#### [PROBLEM DETAILS]
Every line in the data below from the one containing "- [x] Example matches shown" down to the one containing "- [x] Sidebar icon (✨) with separator", both included, must be retyped exactly; no other line is to appear.

※

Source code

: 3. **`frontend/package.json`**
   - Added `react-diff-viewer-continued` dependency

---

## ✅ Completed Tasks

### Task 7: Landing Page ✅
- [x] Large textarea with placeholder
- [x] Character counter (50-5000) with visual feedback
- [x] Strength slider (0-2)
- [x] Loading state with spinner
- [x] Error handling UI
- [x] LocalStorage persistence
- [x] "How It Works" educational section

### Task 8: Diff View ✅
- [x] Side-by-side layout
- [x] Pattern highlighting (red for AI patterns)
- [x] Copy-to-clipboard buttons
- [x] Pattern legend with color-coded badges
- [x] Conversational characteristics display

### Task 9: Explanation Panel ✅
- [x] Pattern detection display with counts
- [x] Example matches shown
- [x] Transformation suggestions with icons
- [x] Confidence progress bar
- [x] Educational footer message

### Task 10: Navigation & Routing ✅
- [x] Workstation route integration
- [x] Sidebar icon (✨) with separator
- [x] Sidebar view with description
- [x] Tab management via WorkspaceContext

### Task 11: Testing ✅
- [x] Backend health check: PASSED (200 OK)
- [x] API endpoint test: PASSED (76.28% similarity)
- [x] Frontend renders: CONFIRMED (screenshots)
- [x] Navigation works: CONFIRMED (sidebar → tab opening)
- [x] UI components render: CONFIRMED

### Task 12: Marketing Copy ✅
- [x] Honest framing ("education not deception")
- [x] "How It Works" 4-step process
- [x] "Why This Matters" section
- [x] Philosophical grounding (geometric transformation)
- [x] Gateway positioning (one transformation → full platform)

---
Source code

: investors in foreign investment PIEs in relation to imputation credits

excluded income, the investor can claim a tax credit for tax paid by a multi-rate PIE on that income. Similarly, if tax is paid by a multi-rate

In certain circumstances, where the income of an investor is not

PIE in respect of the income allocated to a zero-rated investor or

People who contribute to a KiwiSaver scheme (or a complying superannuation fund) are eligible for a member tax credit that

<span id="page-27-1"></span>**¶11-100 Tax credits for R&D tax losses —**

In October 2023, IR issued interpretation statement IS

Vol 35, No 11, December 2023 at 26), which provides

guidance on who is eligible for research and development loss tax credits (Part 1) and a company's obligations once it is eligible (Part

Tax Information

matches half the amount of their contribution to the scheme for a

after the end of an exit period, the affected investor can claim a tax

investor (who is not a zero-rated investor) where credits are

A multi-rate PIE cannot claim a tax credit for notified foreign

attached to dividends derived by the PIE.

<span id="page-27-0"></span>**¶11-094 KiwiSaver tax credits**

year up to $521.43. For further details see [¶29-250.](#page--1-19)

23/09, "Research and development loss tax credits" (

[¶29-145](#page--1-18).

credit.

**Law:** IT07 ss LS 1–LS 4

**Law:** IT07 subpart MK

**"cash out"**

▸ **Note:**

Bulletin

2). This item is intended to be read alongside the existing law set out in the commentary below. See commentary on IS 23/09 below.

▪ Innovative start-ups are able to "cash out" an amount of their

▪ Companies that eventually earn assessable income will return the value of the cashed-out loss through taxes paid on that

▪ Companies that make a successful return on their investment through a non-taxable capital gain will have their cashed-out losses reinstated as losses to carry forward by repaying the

※

#### [THE ANSWER]
- [x] Example matches shown
- [x] Transformation suggestions with icons
- [x] Confidence progress bar
- [x] Educational footer message

### Task 10: Navigation & Routing ✅
- [x] Workstation route integration
- [x] Sidebar icon (✨) with separator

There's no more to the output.